INSTRUCTION
Filter the entries that follow, copying every line in which the word "algo" appears.

THE DATA

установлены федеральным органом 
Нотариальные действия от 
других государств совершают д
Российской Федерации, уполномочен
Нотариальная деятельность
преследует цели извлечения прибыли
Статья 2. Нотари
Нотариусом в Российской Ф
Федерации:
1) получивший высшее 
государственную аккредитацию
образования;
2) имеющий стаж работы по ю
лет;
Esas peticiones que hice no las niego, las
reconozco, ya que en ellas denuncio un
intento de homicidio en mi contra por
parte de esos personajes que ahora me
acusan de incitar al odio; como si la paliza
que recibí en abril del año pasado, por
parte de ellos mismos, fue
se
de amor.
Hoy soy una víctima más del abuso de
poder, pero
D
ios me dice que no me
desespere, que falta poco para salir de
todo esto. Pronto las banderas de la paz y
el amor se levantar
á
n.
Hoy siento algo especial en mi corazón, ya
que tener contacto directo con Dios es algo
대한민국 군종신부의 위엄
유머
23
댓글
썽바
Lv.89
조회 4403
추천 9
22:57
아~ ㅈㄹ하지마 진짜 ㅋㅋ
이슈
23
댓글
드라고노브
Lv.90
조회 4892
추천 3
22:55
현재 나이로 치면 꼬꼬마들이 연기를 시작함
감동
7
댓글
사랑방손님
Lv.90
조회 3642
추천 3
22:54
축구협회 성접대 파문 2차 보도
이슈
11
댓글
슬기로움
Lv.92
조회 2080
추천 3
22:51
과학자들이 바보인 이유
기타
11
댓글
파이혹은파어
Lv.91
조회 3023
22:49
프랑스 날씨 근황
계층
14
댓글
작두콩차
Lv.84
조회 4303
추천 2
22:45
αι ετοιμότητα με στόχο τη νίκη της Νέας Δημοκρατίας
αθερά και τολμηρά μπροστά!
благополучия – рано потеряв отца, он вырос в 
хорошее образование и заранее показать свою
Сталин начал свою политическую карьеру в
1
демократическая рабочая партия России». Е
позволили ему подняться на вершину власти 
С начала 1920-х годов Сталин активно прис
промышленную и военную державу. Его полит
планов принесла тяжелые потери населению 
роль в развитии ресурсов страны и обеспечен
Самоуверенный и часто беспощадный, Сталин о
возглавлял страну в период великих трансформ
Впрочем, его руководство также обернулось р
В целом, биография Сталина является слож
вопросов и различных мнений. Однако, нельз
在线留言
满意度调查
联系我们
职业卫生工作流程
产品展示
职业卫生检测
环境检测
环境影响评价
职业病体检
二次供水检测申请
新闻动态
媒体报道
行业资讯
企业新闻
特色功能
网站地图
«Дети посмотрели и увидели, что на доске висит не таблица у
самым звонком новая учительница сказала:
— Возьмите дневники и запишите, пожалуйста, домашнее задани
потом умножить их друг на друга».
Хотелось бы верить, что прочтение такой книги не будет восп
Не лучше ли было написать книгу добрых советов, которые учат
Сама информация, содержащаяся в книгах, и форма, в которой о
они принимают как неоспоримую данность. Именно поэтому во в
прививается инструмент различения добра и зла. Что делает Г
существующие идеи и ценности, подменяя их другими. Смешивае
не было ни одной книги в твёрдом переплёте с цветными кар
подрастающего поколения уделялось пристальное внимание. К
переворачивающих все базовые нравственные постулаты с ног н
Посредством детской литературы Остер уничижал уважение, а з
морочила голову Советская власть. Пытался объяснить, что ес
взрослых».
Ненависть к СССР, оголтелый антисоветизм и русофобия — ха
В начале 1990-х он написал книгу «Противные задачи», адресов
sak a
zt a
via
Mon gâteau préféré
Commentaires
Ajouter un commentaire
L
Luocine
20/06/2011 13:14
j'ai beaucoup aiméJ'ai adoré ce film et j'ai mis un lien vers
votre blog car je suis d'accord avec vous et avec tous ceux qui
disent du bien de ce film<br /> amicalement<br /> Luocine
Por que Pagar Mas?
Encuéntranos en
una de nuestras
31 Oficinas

EXERCISE RESULT
Hoy siento algo especial en mi corazón, ya
que tener contacto directo con Dios es algo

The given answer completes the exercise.